Cyber systems are ubiquitous in all aspects of society. At the same time, breaches to cyber systems continue to be front-page news (Calfas, 2018; Equifax, 2017) and, despite more than a decade of heightened focus on cybersecurity, the threat continues to evolve and grow, costing globally up to $575 billion annually (Center for Strategic and International Studies, 2014; Gosler & Von Thaer, 2013; Microsoft, 2016; Verizon, 2017). To address possible impacts due to cyber threats, information system (IS) stakeholders must assess the risks they face. Following a risk assessment, the next step is to determine mitigations to counter the threats that pose unacceptably high risks. The literature contains a robust collection of studies on optimizing mitigation selections, but they universally assume that the starting list of appropriate mitigations for specific threats exists from which to down-select. In current practice, producing this starting list is largely a manual process and it is challenging because it requires detailed cybersecurity knowledge from highly decentralized sources, is often deeply technical in nature, and is primarily described in textual form, leading to dependence on human experts to interpret the knowledge for each specific context. At the same time cybersecurity experts remain in short supply relative to the demand, while the delta between supply and demand continues to grow (Center for Cyber Safety and Education, 2017; Kauflin, 2017; Libicki, Senty, & Pollak, 2014). Thus, an approach is needed to help cybersecurity experts (CSE) cut through the volume of available mitigations to select those which are potentially viable to offset specific threats.
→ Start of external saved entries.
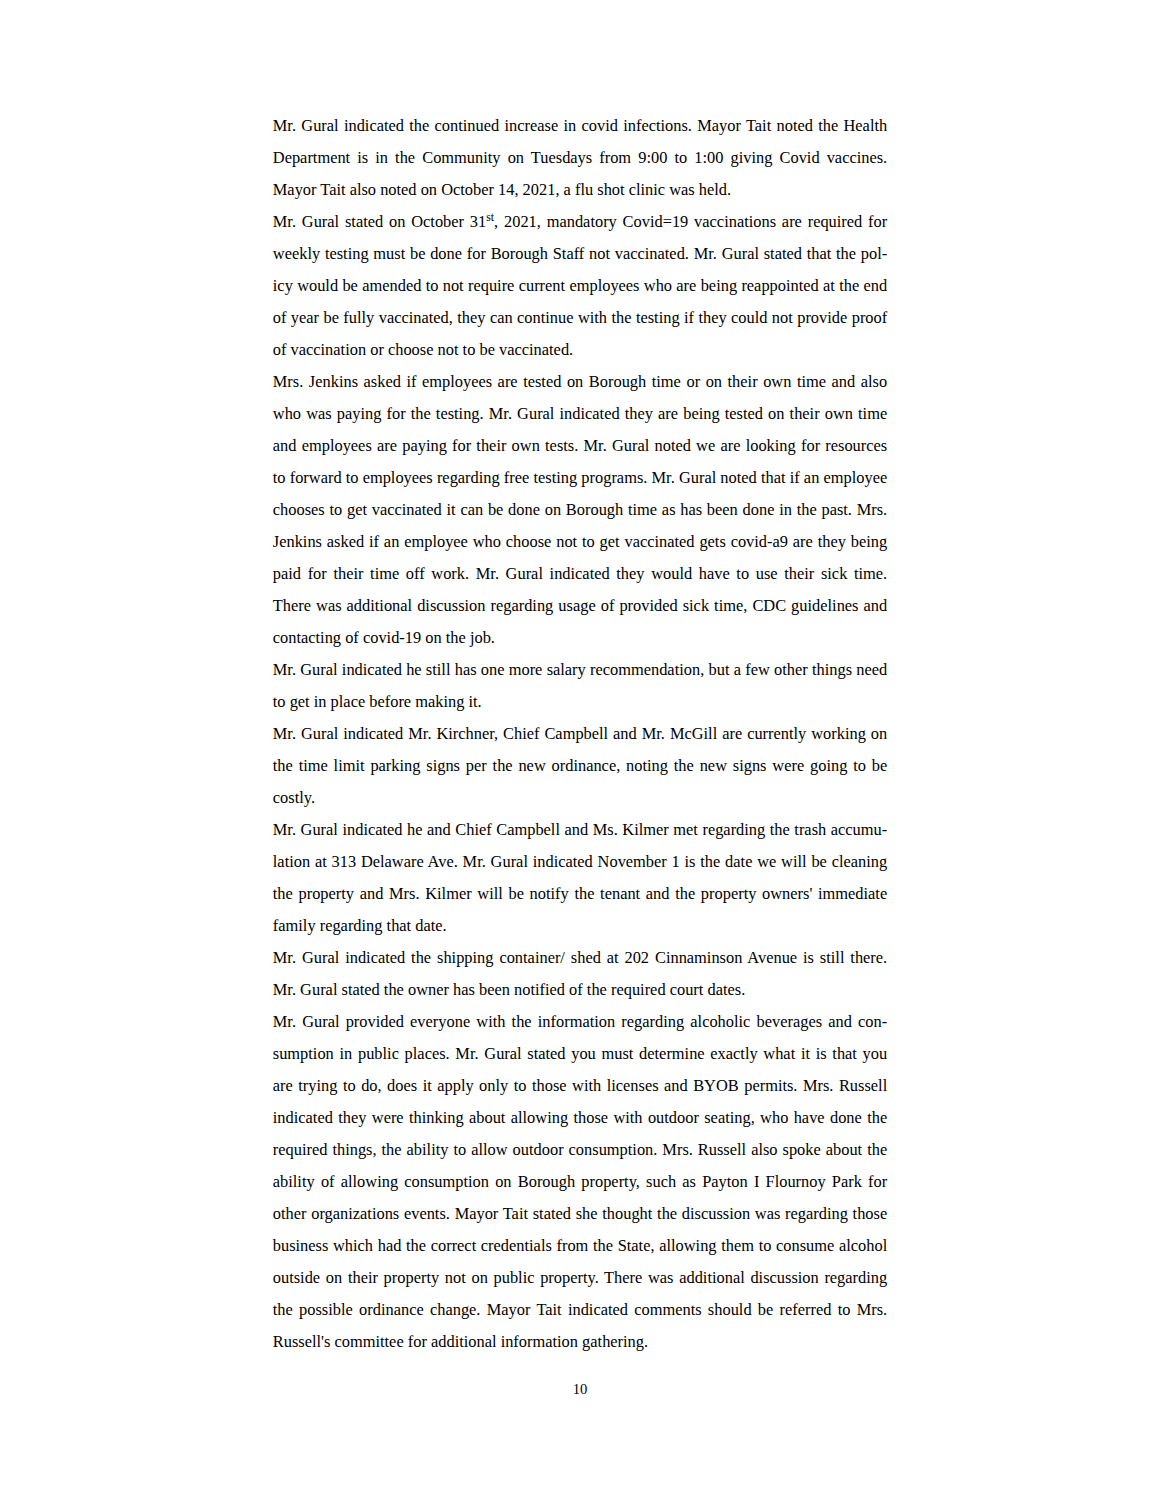Mr. Gural indicated the continued increase in covid infections. Mayor Tait noted the Health Department is in the Community on Tuesdays from 9:00 to 1:00 giving Covid vaccines. Mayor Tait also noted on October 14, 2021, a flu shot clinic was held.
Mr. Gural stated on October 31st, 2021, mandatory Covid=19 vaccinations are required for weekly testing must be done for Borough Staff not vaccinated. Mr. Gural stated that the policy would be amended to not require current employees who are being reappointed at the end of year be fully vaccinated, they can continue with the testing if they could not provide proof of vaccination or choose not to be vaccinated.
Mrs. Jenkins asked if employees are tested on Borough time or on their own time and also who was paying for the testing. Mr. Gural indicated they are being tested on their own time and employees are paying for their own tests. Mr. Gural noted we are looking for resources to forward to employees regarding free testing programs. Mr. Gural noted that if an employee chooses to get vaccinated it can be done on Borough time as has been done in the past. Mrs. Jenkins asked if an employee who choose not to get vaccinated gets covid-a9 are they being paid for their time off work. Mr. Gural indicated they would have to use their sick time. There was additional discussion regarding usage of provided sick time, CDC guidelines and contacting of covid-19 on the job.
Mr. Gural indicated he still has one more salary recommendation, but a few other things need to get in place before making it.
Mr. Gural indicated Mr. Kirchner, Chief Campbell and Mr. McGill are currently working on the time limit parking signs per the new ordinance, noting the new signs were going to be costly.
Mr. Gural indicated he and Chief Campbell and Ms. Kilmer met regarding the trash accumulation at 313 Delaware Ave. Mr. Gural indicated November 1 is the date we will be cleaning the property and Mrs. Kilmer will be notify the tenant and the property owners' immediate family regarding that date.
Mr. Gural indicated the shipping container/ shed at 202 Cinnaminson Avenue is still there. Mr. Gural stated the owner has been notified of the required court dates.
Mr. Gural provided everyone with the information regarding alcoholic beverages and consumption in public places. Mr. Gural stated you must determine exactly what it is that you are trying to do, does it apply only to those with licenses and BYOB permits. Mrs. Russell indicated they were thinking about allowing those with outdoor seating, who have done the required things, the ability to allow outdoor consumption. Mrs. Russell also spoke about the ability of allowing consumption on Borough property, such as Payton I Flournoy Park for other organizations events. Mayor Tait stated she thought the discussion was regarding those business which had the correct credentials from the State, allowing them to consume alcohol outside on their property not on public property. There was additional discussion regarding the possible ordinance change. Mayor Tait indicated comments should be referred to Mrs. Russell's committee for additional information gathering.
10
This dissertation explores the application of machine learning and text retrieval techniques to automate matching of relevant mitigations to cyber threats, where both are expressed as unstructured or semi-structured English language text. Using the Design Science Research Methodology (Hevner & March, 2004; Peffers, Tuunanen, Rothenberger, & Chatterjee, 2007), we consider a number of possible designs for the matcher, ultimately selecting a supervised machine learning approach that combines two techniques: support vector machine classification and latent semantic analysis. The selected approach demonstrates high recall for mitigation documents in the relevant class, bolstering confidence that potentially viable mitigations will not be overlooked. It also has a strong ability to discern documents in the non-relevant class, allowing approximately 97% of non-relevant mitigations to be excluded automatically, greatly reducing the CSE’s workload over purely manual matching. A false v positive rate of up to 3% prevents totally automated mitigation selection and requires the CSE to reject a few false positives.

This research contributes to theory a method for automatically mapping mitigations to threats when both are expressed as English language text documents. This artifact represents a novel machine learning approach to threat-mitigation mapping. The research also contributes an instantiation of the artifact for demonstration and evaluation. From a practical perspective the artifact benefits all threat-informed cyber risk assessment approaches, whether formal or ad hoc, by aiding decision-making for cybersecurity experts whose job it is to mitigate the identified cyber threats. In addition, an automated approach makes mitigation selection more repeatable, facilitates knowledge reuse, extends the reach of cybersecurity experts, and is extensible to accommodate the continued evolution of both cyber threats and mitigations. Moreover, the selection of mitigations applicable to each threat can serve as inputs into multifactor analyses of alternatives, both automated and manual, thereby bridging the gap between cyber risk assessment and final mitigation selection.